TASK REQUIREMENTS: Please repeat only the lines below starting at the line that holds "Annotated regions visible" and ending at the line that holds "Structures marked on", exactly, with both of those lines included and every picture omitted.

AVAILABLE DATA:
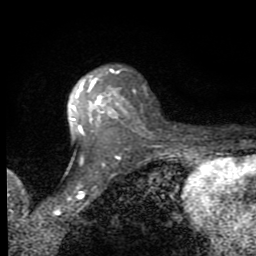
Breast MRI (dynamic contrast-enhanced), one axial slice; position 55 of 80 along the scan axis; cropped to one breast; dynamic contrast-enhanced series, time point 2 of 8 at this slice position (early post-contrast); 1.5 T; TE 2.7 ms, TR 6.8 ms; 2 mm slice thickness; 256 × 256 image matrix, field of view 145 × 145 mm. Female patient.
Annotated regions visible in this slice (semi-automatic segmentation, software-assisted and operator-edited):
- enhancing-tissue mask used for the functional tumour volume (all voxels passing the contrast-enhancement thresholds inside the analysis volume; usually the tumour): bounding box [x1, y1, x2, y2] px = [71, 68, 128, 135]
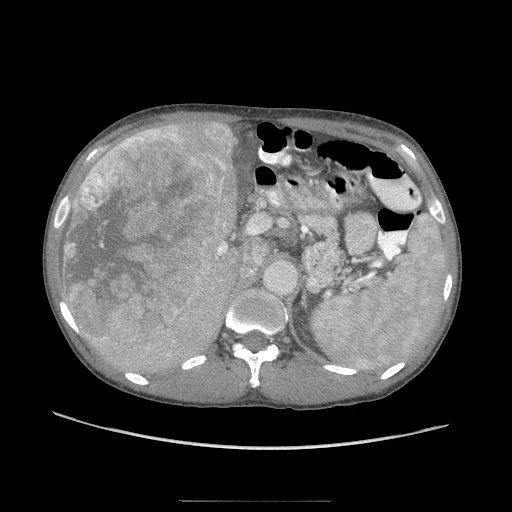
Contrast-enhanced abdominal CT (liver protocol), one axial slice. Slice 54 of 103 in the series (ordered by position). Reconstruction kernel STANDARD. 120 kVp. Soft-tissue window (W 400 / L 40 HU). 512 × 512 image matrix. Case-level facts recorded for this patient, not image findings: diagnosis: hepatocellular carcinoma (patient treated with transarterial chemoembolisation; whether this scan precedes or follows treatment is not stated here); TNM stage (as recorded): Stage-IIIA; Child-Pugh class: A; tumour size: 16 cm.
Structures marked on this image (semi-automatic segmentation, software-assisted and operator-edited):
- liver parenchyma outside the tumour (the mass and vessels are separate outlines, so this box may not span the whole liver): bounding box <60,120,240,378> (left, top, right, bottom; pixels)
- mass: <62,122,238,344>
- portal vein: <127,138,219,258>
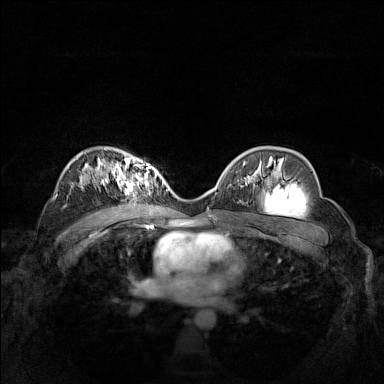
Breast MRI (dynamic contrast-enhanced), one axial slice; slice 97 of 160 in the series (ordered by position); dynamic contrast-enhanced series, time point 2 of 7 at this slice position (early post-contrast); 1.5 T; TE 1.8 ms, TR 5 ms; 1 mm slice thickness; 384 × 384 image matrix, field of view 340 × 340 mm. Female patient.
Outlined on this slice (semi-automatically segmented with operator editing):
- enhancing-tissue mask used for the functional tumour volume (all voxels passing the contrast-enhancement thresholds inside the analysis volume; usually the tumour): box from (x=102, y=161) to (x=161, y=193) px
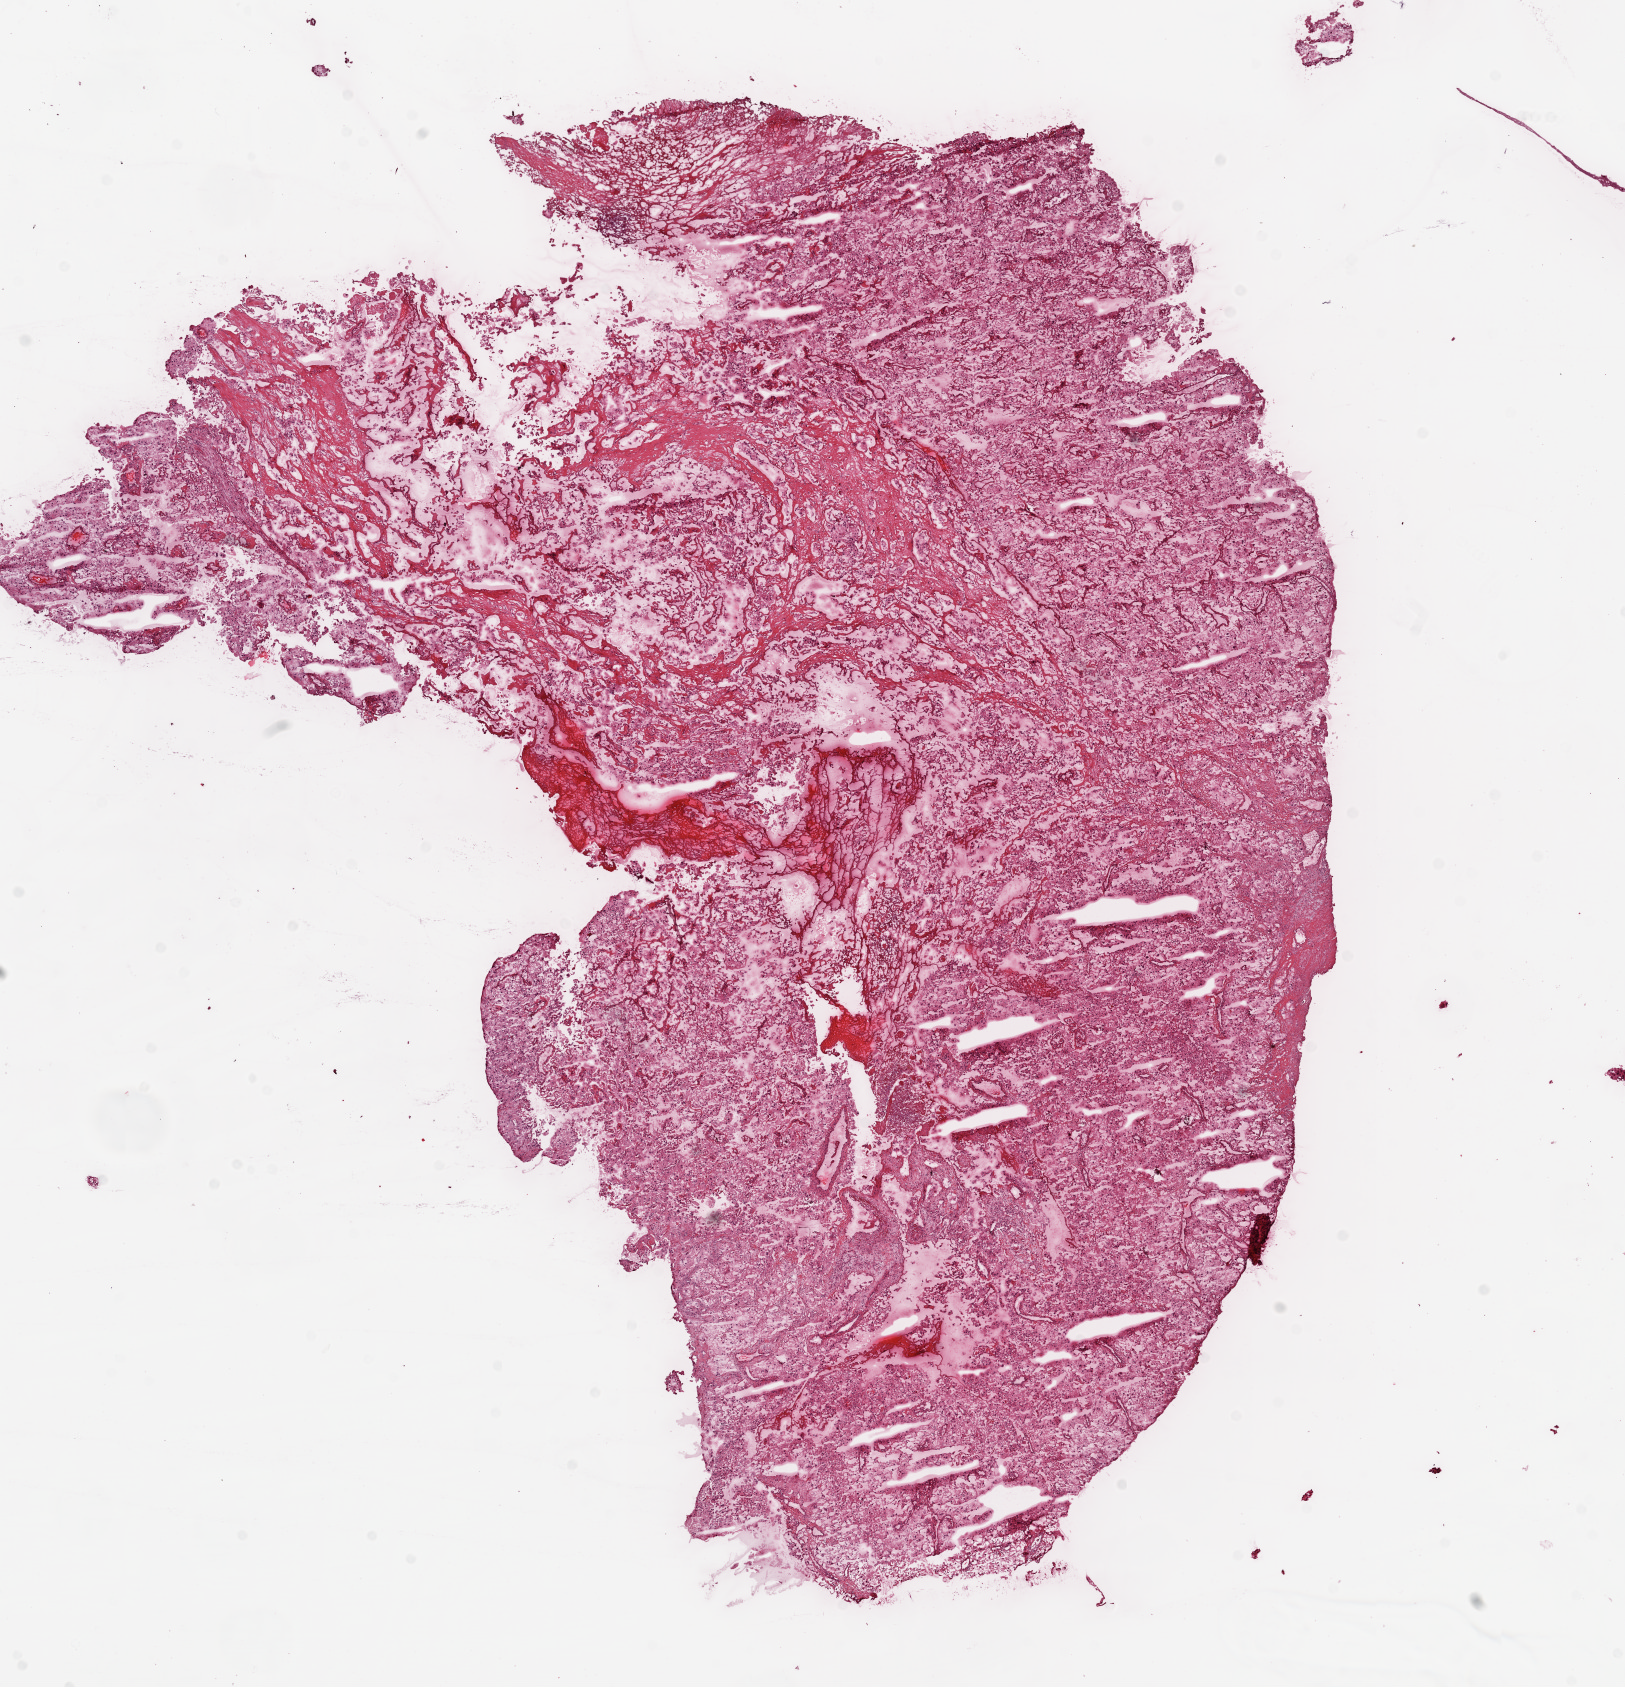
H&E-stained whole-slide image — whole scanned area (about 13.0 x 13.5 mm) shown as a low-resolution overview. Frozen section. Sample: primary tumour, kidney. Patient: male, age at initial diagnosis 72 years.
Histologic diagnosis: Clear cell adenocarcinoma, NOS.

EXERCISE SOLUTION:
Annotated regions visible in this slice (semi-automatic segmentation, software-assisted and operator-edited):
- enhancing-tissue mask used for the functional tumour volume (all voxels passing the contrast-enhancement thresholds inside the analysis volume; usually the tumour): bounding box [x1, y1, x2, y2] px = [71, 68, 128, 135]
Contrast-enhanced abdominal CT (liver protocol), one axial slice. Slice 54 of 103 in the series (ordered by position). Reconstruction kernel STANDARD. 120 kVp. Soft-tissue window (W 400 / L 40 HU). 512 × 512 image matrix. Case-level facts recorded for this patient, not image findings: diagnosis: hepatocellular carcinoma (patient treated with transarterial chemoembolisation; whether this scan precedes or follows treatment is not stated here); TNM stage (as recorded): Stage-IIIA; Child-Pugh class: A; tumour size: 16 cm.
Structures marked on this image (semi-automatic segmentation, software-assisted and operator-edited):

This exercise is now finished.